━━ Extract provided ━━

On Thu, May 14, 2009 at 7:38 AM, Domas Mituzas midom.lists@gmail.com wrote:

...

[13:36:06] GerardM- so how do we currently deal with the languages from India where the order of Unicode is almost certainly to be wrong [13:36:17] domas well, currently we're using byte order [13:36:24] domas it is not any kind of unicode order [13:36:35] GerardM- so there is no proper sorting [13:36:36] domas as utf8 is variable length, offsets of character starts are different

Well, a binary sort of UTF-8 is code point-order. One-byte characters start with 0, two-byte characters start with 110, three-byte characters start with 1110, four-byte characters start with 11110, so they'll always sort as 1-byte < 2-byte < 3-byte < 4-byte, and the variable length makes no difference. But code point order isn't very good: even in English, z < A, let alone languages with diacritics or whatnot.

An interesting discussion, anyway.

Marcus Buck

9:34 p.m.

I read much technical details on this thread on how collation and sorting is extremely complex. I hereby admit, that I don't understand all of the database dependencies and collation nifles or whatever else may be the limiting factors that play a role here. Perhaps I shouldn't participate in a tech discussion that I don't fully understand, but take me for a wiki user who spends many hour to add defaultsort statements to articles and doesn't understand why the software cannot do it by itself. Perhaps you can shed some more light on it for a dummie like me.

━━━
━━ Information given ━━

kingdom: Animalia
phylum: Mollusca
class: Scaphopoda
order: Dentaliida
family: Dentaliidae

━━━

Task instructions
Please decide whether each statement agrees with the excerpt on sorting UTF-8 text above. Answer yes or no for each, and quote the deciding words of the excerpt exactly.
(a) A binary sort of UTF-8 text gives code point order.
(b) The variable length of UTF-8 changes the order that a binary sort produces.
(c) In UTF-8, three-byte characters start with 11110.

Answer to the problem
(a) Yes: "a binary sort of UTF-8 is code point-order"
(b) No: "the variable length makes no difference"
(c) No: "three-byte characters start with 1110"